Each line of the data below that holds the word "Gradient" is to be reported in full.

Version comparison data
[Start of Attachment]

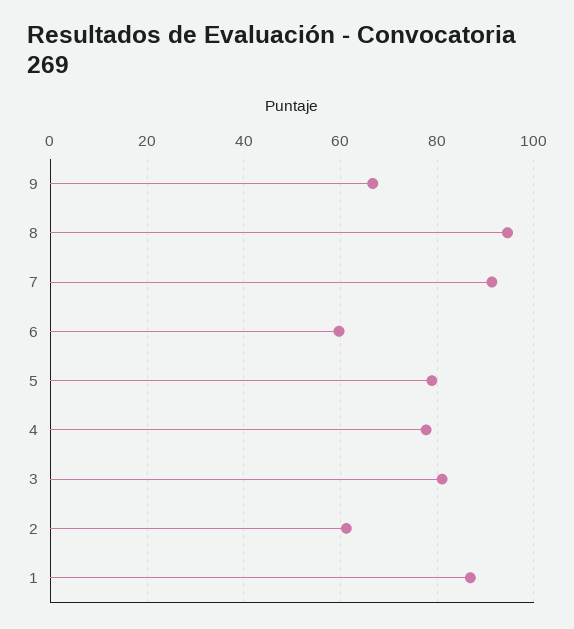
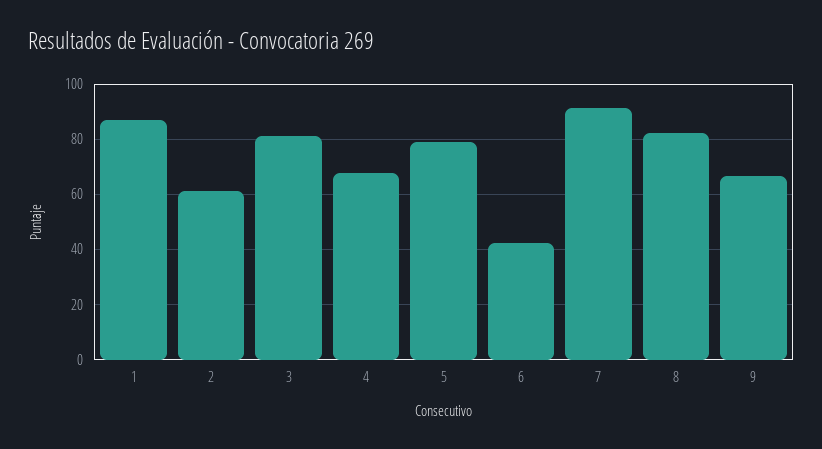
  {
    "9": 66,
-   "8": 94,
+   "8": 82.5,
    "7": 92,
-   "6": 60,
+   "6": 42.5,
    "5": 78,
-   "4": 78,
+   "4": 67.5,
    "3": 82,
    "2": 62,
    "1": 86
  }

[End of Attachment]
[Start of Attachment]

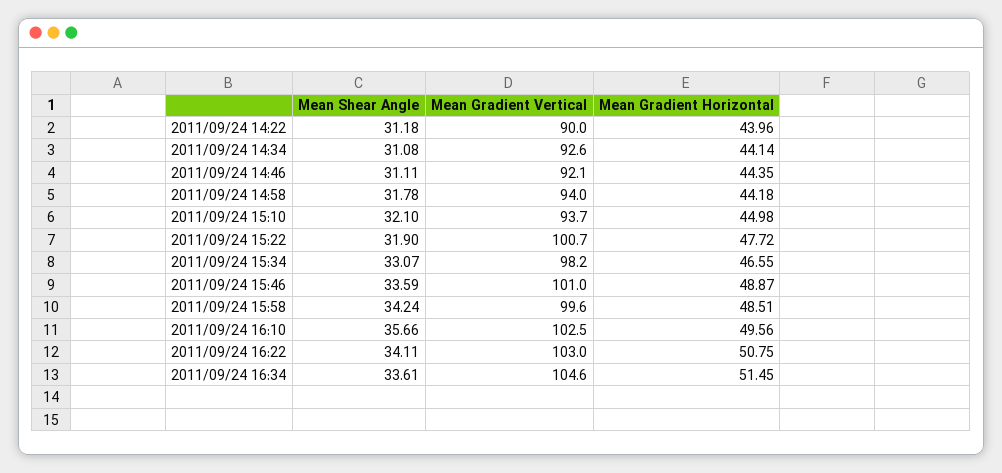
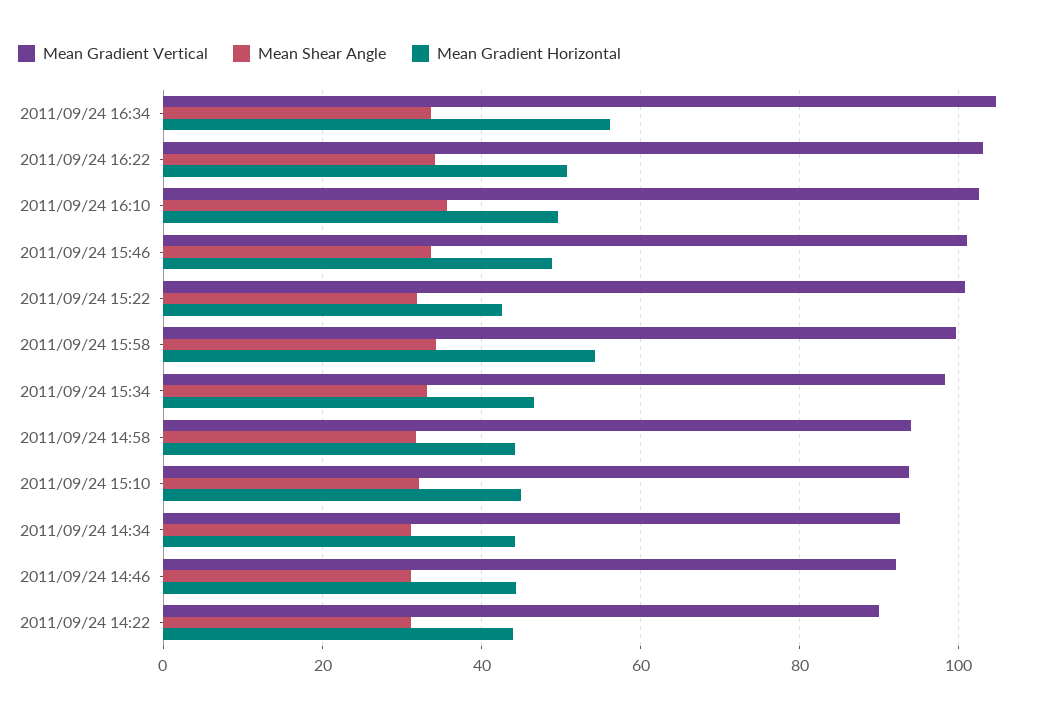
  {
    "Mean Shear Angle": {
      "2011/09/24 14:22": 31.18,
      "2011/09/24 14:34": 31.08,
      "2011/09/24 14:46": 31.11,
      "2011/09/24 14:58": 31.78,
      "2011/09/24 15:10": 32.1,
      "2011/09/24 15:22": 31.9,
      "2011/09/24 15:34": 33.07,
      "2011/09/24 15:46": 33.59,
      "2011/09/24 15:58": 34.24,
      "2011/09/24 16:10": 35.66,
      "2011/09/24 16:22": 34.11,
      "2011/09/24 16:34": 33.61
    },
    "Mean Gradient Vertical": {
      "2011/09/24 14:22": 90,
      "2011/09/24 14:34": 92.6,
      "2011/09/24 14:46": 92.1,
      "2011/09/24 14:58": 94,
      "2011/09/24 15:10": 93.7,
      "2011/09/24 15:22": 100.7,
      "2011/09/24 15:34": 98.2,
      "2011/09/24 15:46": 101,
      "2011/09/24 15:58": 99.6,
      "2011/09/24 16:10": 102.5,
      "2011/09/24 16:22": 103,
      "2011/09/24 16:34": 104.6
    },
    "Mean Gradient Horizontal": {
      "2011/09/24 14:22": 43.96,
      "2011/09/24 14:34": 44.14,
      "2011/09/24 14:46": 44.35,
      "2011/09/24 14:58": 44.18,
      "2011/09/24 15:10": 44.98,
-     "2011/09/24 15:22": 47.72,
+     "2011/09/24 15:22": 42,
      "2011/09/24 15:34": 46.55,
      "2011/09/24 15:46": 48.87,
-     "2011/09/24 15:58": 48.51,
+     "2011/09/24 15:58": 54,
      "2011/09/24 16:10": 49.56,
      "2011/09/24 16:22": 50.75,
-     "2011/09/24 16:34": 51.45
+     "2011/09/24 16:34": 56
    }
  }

[End of Attachment]

• [TASK OUTPUT]
    "Mean Gradient Vertical": {
    "Mean Gradient Horizontal": {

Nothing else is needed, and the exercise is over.